Tuesday, May 25, 2010

Petrohawk Analyst Day: Part Two

Petrohawk management spent some time going through the company's "recipe" for drilling and completion.  The goal (obviously) is to increase production and decrease costs. The company provided a sample of an authority for expenditure (AFE) worksheet that lays out the costs to ivrill a Haynesville well.  For us mere mortals on the outside looking in, it is interesting to see where the $8-$10 million well costs come from.  Note, it does not include leasing costs, which might be significant for some wells (as Arthur Berman would remind us). 



Note that $2.8 million of the costs listed above are for the completion process (stimulation/sand control).  Petrohawk signed a forward contract with two of its three suppliers to fix costs around $2.5 million for 2010.  The market price would be about $3-$3.5 million right now, according to management.

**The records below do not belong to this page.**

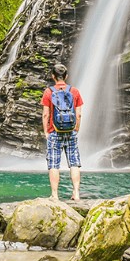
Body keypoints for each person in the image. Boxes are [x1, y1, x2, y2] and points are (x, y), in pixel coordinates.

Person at [41, 63, 83, 201]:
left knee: (54, 164)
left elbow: (46, 115)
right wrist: (76, 128)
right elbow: (79, 114)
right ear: (66, 76)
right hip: (71, 131)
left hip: (54, 131)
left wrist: (46, 132)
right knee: (74, 162)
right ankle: (76, 193)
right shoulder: (74, 91)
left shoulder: (49, 92)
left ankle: (54, 195)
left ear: (53, 76)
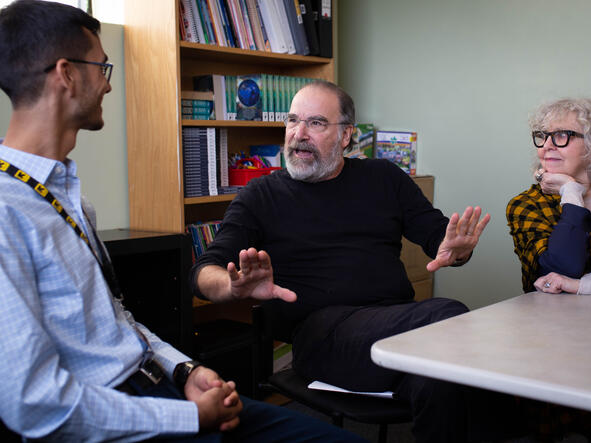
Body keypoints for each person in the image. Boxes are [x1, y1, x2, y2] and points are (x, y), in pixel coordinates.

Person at [0, 1, 366, 441]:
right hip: (120, 414)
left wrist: (183, 369)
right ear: (67, 74)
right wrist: (189, 417)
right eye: (102, 68)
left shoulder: (66, 195)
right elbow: (35, 405)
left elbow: (114, 323)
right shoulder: (9, 211)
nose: (109, 86)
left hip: (158, 387)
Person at [192, 79, 492, 442]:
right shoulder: (262, 195)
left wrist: (457, 248)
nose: (299, 133)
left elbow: (438, 237)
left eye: (316, 123)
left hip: (394, 325)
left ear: (346, 135)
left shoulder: (383, 178)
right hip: (321, 337)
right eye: (292, 121)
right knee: (448, 317)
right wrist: (232, 285)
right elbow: (202, 273)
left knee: (439, 375)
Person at [507, 98, 591, 298]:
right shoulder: (526, 205)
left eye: (561, 135)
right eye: (542, 136)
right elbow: (557, 275)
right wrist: (571, 192)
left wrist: (585, 286)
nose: (547, 145)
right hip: (559, 325)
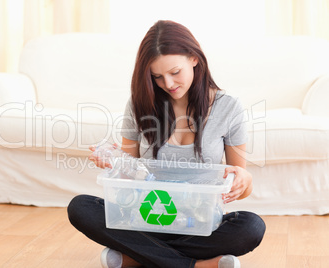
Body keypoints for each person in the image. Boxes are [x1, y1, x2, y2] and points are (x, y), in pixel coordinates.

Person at [68, 20, 265, 268]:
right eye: (157, 76)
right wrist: (114, 161)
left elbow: (240, 184)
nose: (168, 84)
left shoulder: (229, 108)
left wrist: (244, 180)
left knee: (251, 226)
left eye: (175, 72)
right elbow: (126, 182)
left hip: (199, 221)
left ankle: (138, 257)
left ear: (194, 58)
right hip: (147, 218)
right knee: (80, 207)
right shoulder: (140, 104)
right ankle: (195, 265)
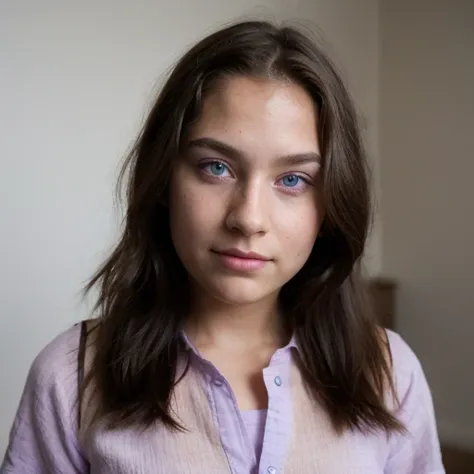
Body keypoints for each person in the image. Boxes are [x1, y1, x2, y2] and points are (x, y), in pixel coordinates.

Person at [1, 20, 445, 474]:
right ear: (163, 180)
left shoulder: (390, 373)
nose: (248, 219)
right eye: (216, 167)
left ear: (330, 204)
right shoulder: (71, 376)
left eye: (292, 180)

Pressure pumping in the Haynesville Shale is a major concern, both in cost and timing.  Given the unique requirements of the play, only four companies that can provide required pressure pumping services for Haynesville completions.  As a result, it is harder to get jobs done and the costs are high because the service provider has pricing power.  Not only are there fewer of the pieces of equipment in the market, the pumps themselves take a beating.

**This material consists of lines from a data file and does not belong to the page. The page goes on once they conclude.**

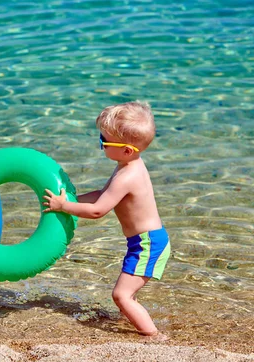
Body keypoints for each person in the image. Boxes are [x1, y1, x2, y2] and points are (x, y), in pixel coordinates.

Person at [42, 101, 170, 339]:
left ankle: (154, 337)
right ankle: (130, 321)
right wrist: (72, 199)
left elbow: (98, 210)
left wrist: (65, 206)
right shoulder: (128, 166)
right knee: (127, 294)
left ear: (127, 150)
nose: (100, 145)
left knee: (120, 295)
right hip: (143, 241)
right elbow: (102, 195)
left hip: (148, 243)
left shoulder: (127, 175)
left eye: (104, 141)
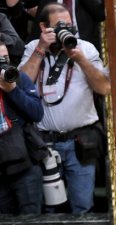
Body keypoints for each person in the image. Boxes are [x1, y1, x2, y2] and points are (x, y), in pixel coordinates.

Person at [19, 3, 110, 213]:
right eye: (60, 26)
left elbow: (104, 88)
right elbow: (21, 86)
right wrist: (40, 49)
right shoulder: (33, 47)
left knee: (82, 206)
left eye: (68, 26)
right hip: (43, 144)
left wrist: (80, 60)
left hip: (80, 143)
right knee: (49, 209)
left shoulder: (85, 48)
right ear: (43, 27)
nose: (65, 32)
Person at [0, 38, 45, 214]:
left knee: (32, 222)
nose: (3, 64)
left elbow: (37, 113)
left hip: (24, 164)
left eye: (6, 58)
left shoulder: (19, 79)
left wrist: (13, 91)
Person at [25, 0, 106, 55]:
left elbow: (100, 14)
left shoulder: (89, 49)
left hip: (84, 47)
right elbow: (29, 5)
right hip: (47, 44)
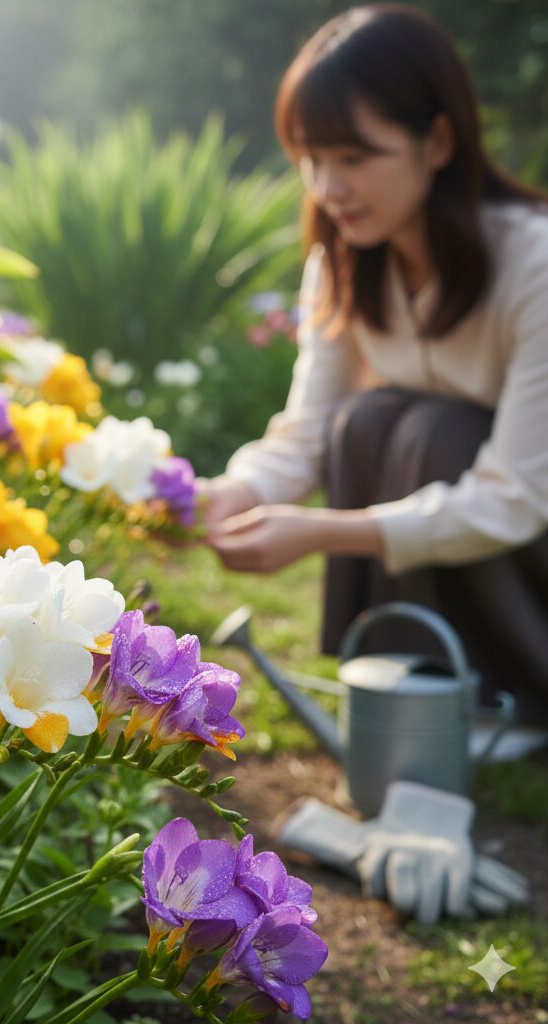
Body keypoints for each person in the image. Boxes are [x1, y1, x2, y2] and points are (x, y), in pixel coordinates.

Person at [199, 4, 548, 726]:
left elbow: (517, 494)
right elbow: (308, 432)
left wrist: (324, 529)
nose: (327, 189)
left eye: (353, 158)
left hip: (532, 546)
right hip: (481, 533)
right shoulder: (345, 266)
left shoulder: (533, 264)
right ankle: (410, 701)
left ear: (439, 140)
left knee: (433, 434)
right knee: (368, 419)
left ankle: (503, 697)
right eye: (311, 158)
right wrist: (232, 492)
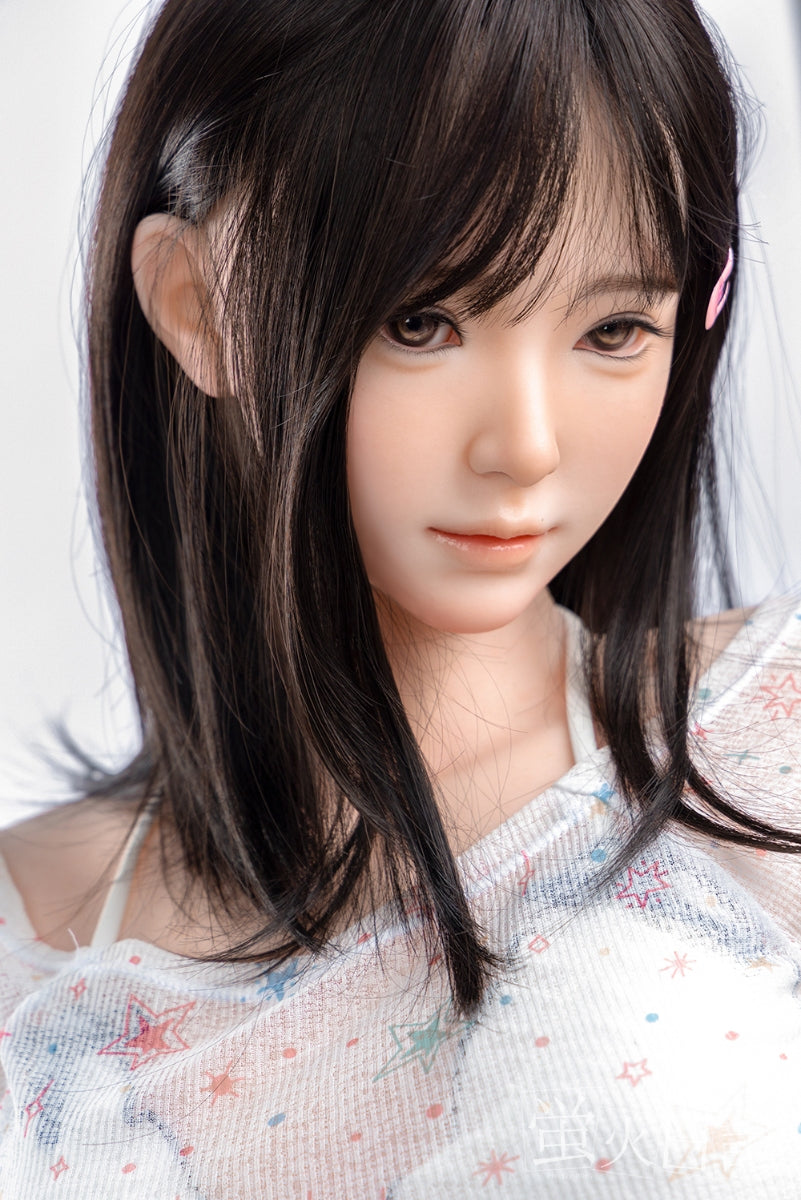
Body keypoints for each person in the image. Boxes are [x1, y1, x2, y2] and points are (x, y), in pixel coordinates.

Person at [0, 0, 799, 1195]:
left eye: (616, 330)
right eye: (422, 321)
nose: (526, 446)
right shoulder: (35, 940)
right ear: (194, 303)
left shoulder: (772, 738)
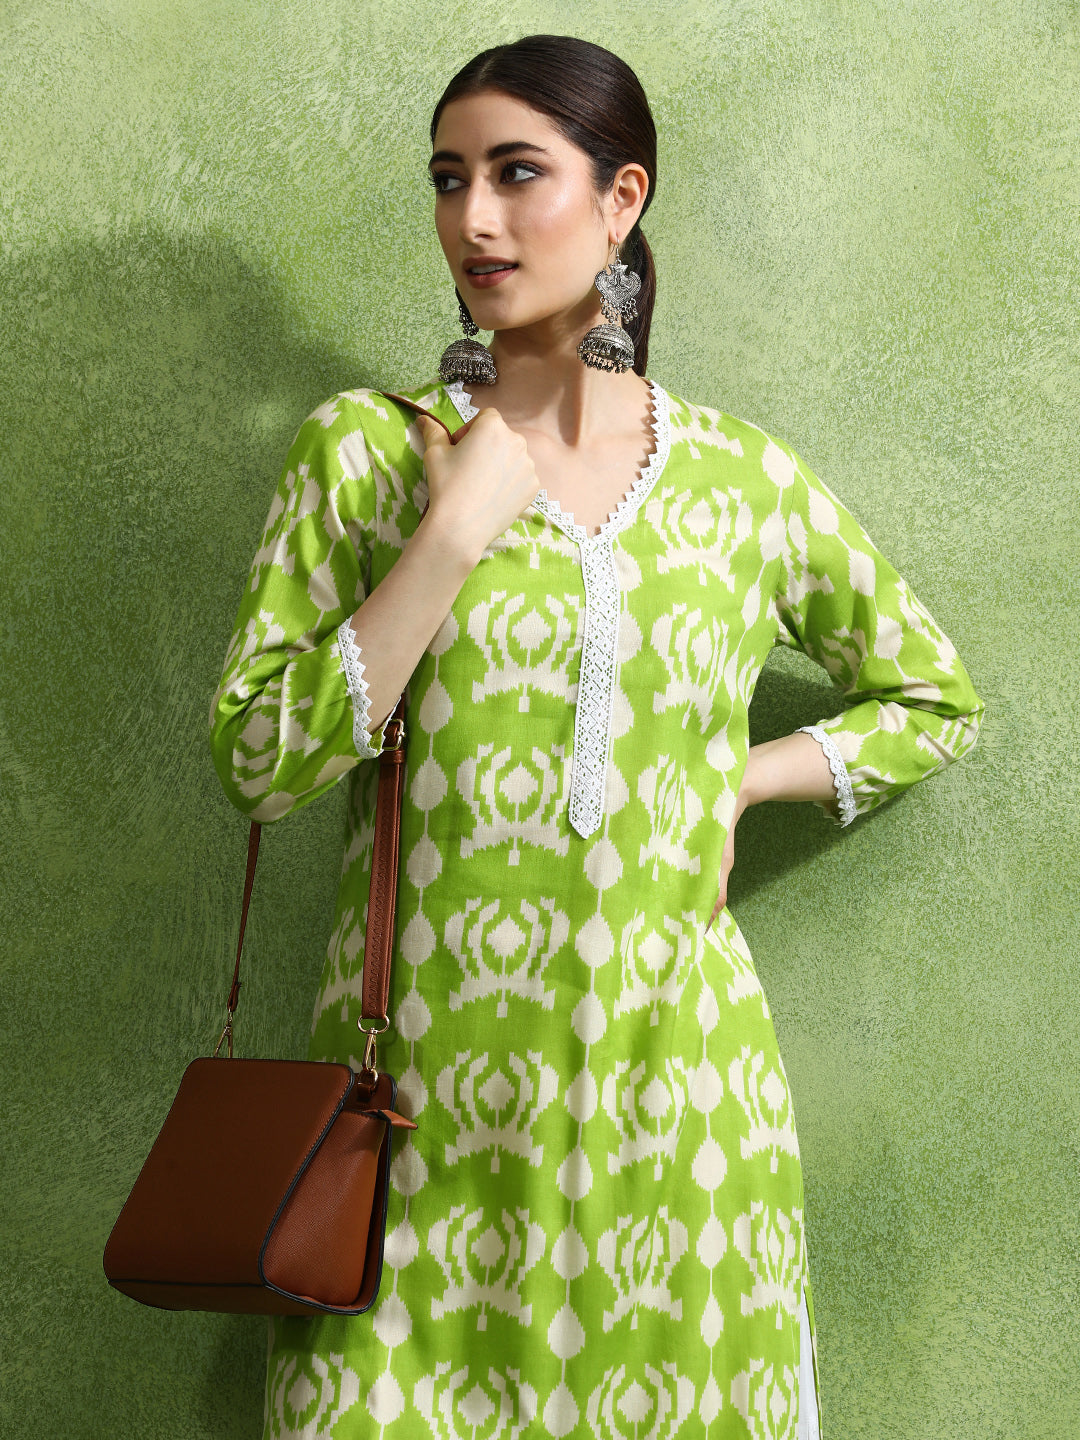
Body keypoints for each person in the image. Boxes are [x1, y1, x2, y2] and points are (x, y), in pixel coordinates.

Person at [209, 34, 983, 1440]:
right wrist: (452, 531)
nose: (474, 219)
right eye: (449, 179)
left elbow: (935, 700)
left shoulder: (745, 484)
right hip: (411, 1138)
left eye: (518, 174)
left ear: (622, 200)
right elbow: (260, 765)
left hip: (680, 1131)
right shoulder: (366, 454)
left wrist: (737, 781)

Petrohawk's solution is to redesign the wells to be narrower, as shown below.  The belief is the narrower pipe will require lower horsepower pumps.  Right now, the equipment is required to pump at 15,000 HP, where only 10,000 HP might be required in the Eagle Ford or Marcellus Shales.   If Petrohawk can lower the horsepower requirement significantly, perhaps Cotton Valley-grade pumping equipment can be used.  This would expand the universe of service providers, which would speed completions and reduce costs.



In terms of the recipe for the best completions, Petrohawk has found by comparing data from all of its wells that tighter perf clusters with longer stages and higher levels of proppant make the best wells.  The company believes that longer stages also require fewer stages, which reduces costs.  But using more proppant increases cost.  Management also noted that the completions recipe changes by location within the play because of differing geology, so it's not a one size fits all approach.

Along with redesigned wells, Petrohoawk has been on the leading edge of using restricted choke rates to make decline curves less steep and improve EURs.  Data is still somewhat limited, but as we reported last month, all new wells will be produced on some form of restricted choke.  Management provided more detail in the presentation yesterday.  What they have found out is that the higher the EUR for a well, the less effective the restricted choke approach.  This might be because the sheer size and power of the well might already be restricted by the wider choke.  Below are comparative results (restricted chokes in blue and red lines) for four categories of wells broken down by EUR: 4-6 Bcf, 6-8 Bcf, 8-10 Bcf and 10+ Bcf.  Note that the two charts on each page are 1) daily production vs. cumulative gas produced and 2) flowing wellhead pressure vs. cumulative gas.  Neither chart is time-based, which might be confusing.









The data is young, but it shows some promise if the pattern continues.  Petrohawk is also experimenting with restricting chokes on older Haynesville wells.  A few wells have been tried.  In the example used below, pressure got down to around 900 psi, which is line pressure, so the well was choked back.  Production declined as expected, but the company found that it recovered after a few months.  Based on the new curve resulting from higher pressures, the well will hit a breakeven point ("production neutral point" below) to recapture the lost production and cruise ahead with a more favorable decline curve.  (The revised curve is the red line.)  When asked in the Q&A how wells will behave after pressures drop again, management seemed less certain.